Romeo Crennel made a valorous call that might have costed the Houston Texans from winning their second consecutive game on Sunday. Up by seven with 1:50 left in the fourth quarter, Crennel decided to call a two-point conversion following Deshaun Watson's one-yard touchdown pass to Brandin Cooks.

During the two-point conversion, Watson had a look at an open Randall Cobb, but Titans' defensive tackle Jeffery Simmons got a hand on the ball to deflect the pass. The failed conversion allowed the Titans to take a 42-36 victory over the Texans inside Nissan Stadium. Tennessee scored 13 unanswered points, which included a seven-yard touchdown pass from Ryan Tannehill to A.J. Brown to send the game into overtime.

"I think I would do it again," Crennel said during his media availability on Monday. "You are on the road against a divisional opponent who is undefeated, and if you could get that two-point conversion — you shut the door on them. We had a guy open, but unfortunately, the ball got tipped and we did not make it. I would do it again because it was a good choice."

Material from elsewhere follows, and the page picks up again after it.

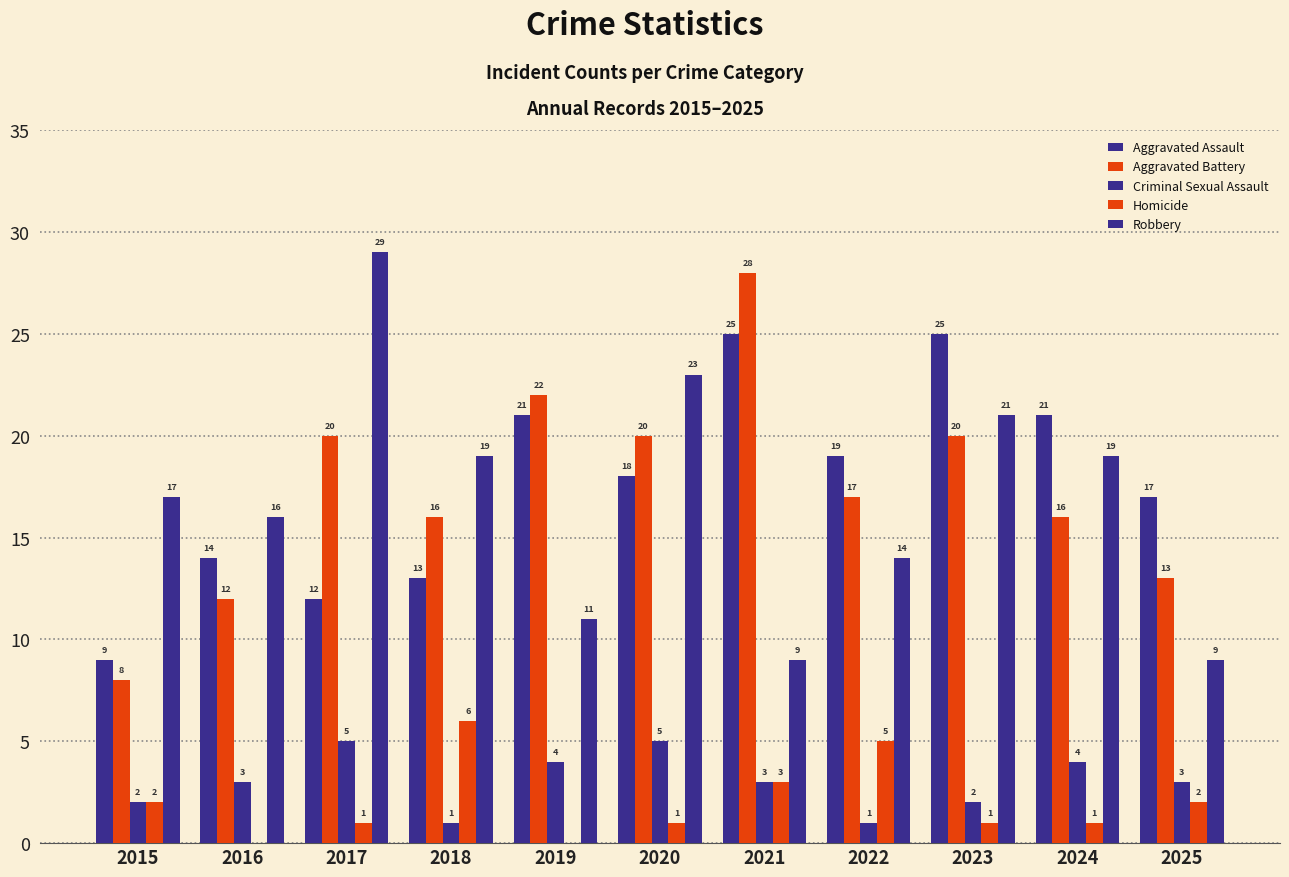

How many distinct data groups are displayed?

5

The decision to not kick the field goal caused somewhat of an uproar, but it is understandable why Crennel made the call. Crennel had faith in Watson to put the Texans in a position to close the game, similar to his 4th-and-4 call during last week's victory over the Jacksonville Jaguars.

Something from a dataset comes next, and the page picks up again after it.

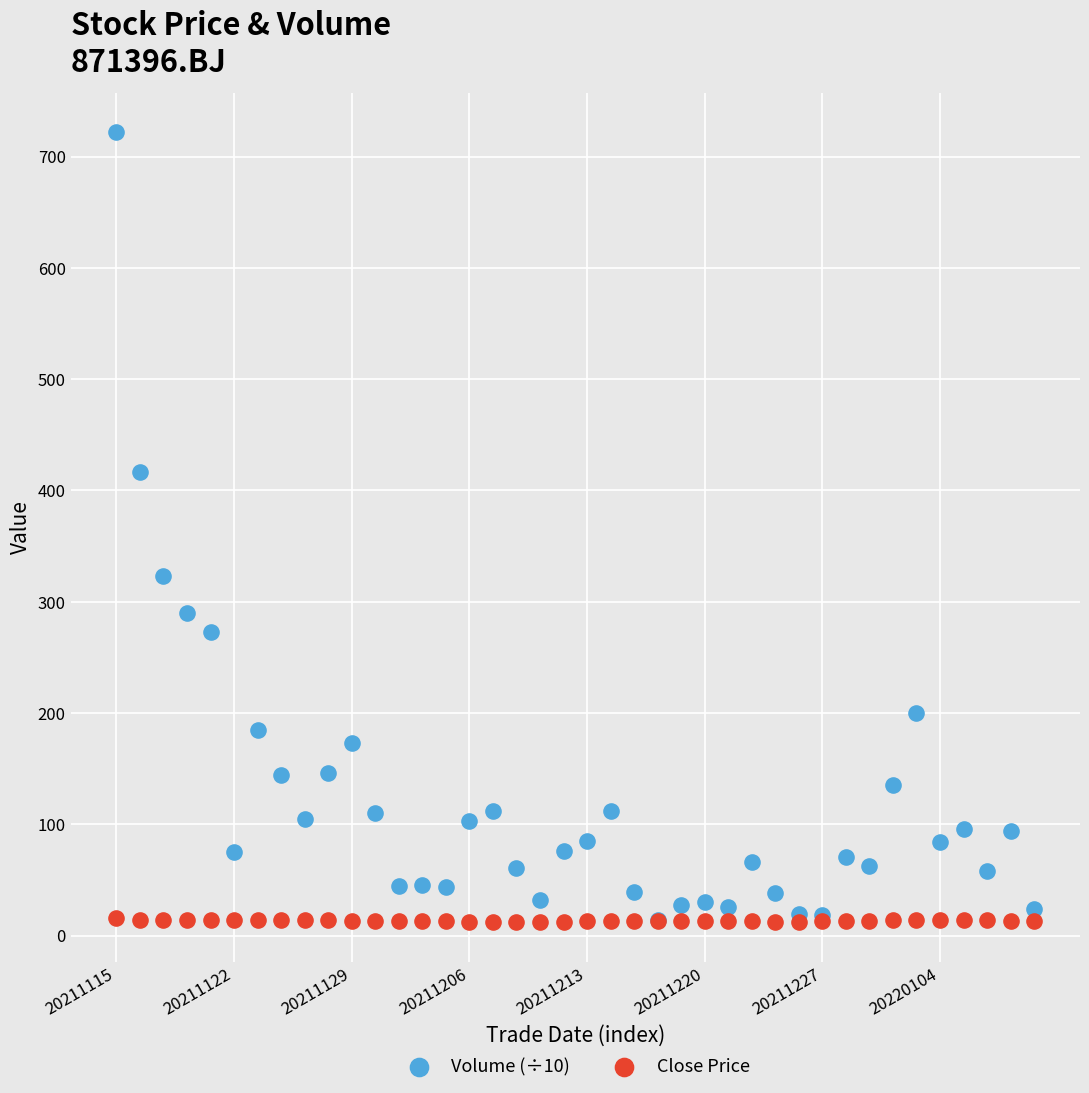

What are all the series names shown in the legend?

Volume (÷10), Close Price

In the end, Crennel's risky decisions could stem from the lack of faith he has in the Texans' depleted defense.

Houston's defense hit an all-time low against the Titans. They gave up a franchise-worst 601 total yards — with Derrick Henry accounting for 212 yards on 22 carries. But despite their struggles against the run, the Texans' secondary were just as faulty. They gave up a total of 338 yards through the air and allowed Tannehill to go 8-for-9 down the field during the Titans' final drive of regulation.

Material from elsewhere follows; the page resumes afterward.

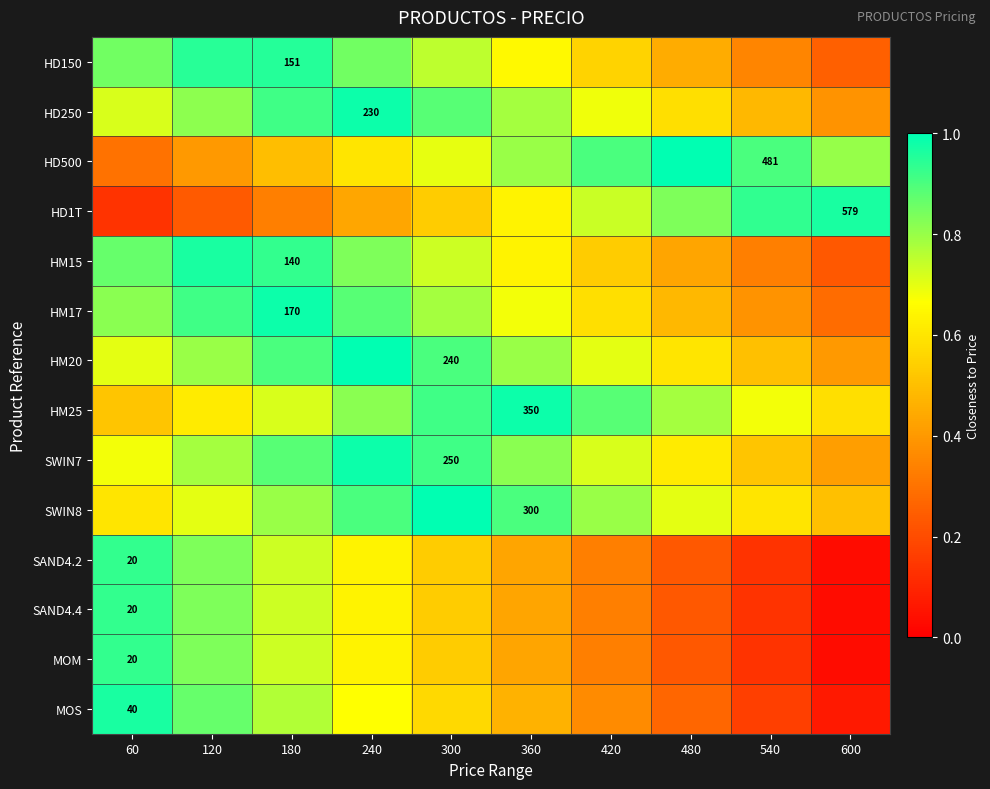

What is the difference between the maximum and minimum values in the SWIN7 series?

0.6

Had Houston's defense made a stop during the closing seconds of the fourth quarter, the Texans could have ended the game 2-0 under their interim head coach.

"I wanted to go ahead and get the two points — I felt like that would have put the game out of reach for them," Crennel said. "If we had gotten it, we would have been in much better shape. But we did not get it. We did not perform well in overtime, and they [Titans] won the game."

Following Sunday's heartbreaking loss, Texans safety Justin Reid said it best, "Had we converted on the two-point conversion, this would be a totally different conversation. So it is what it is."

Up next, the 1-5 Texans will look to bounce back from defeat against the 4-1 Green Bay Packers, inside NRG Stadium on Sunday. Kick-off is at 12:00 PM CT.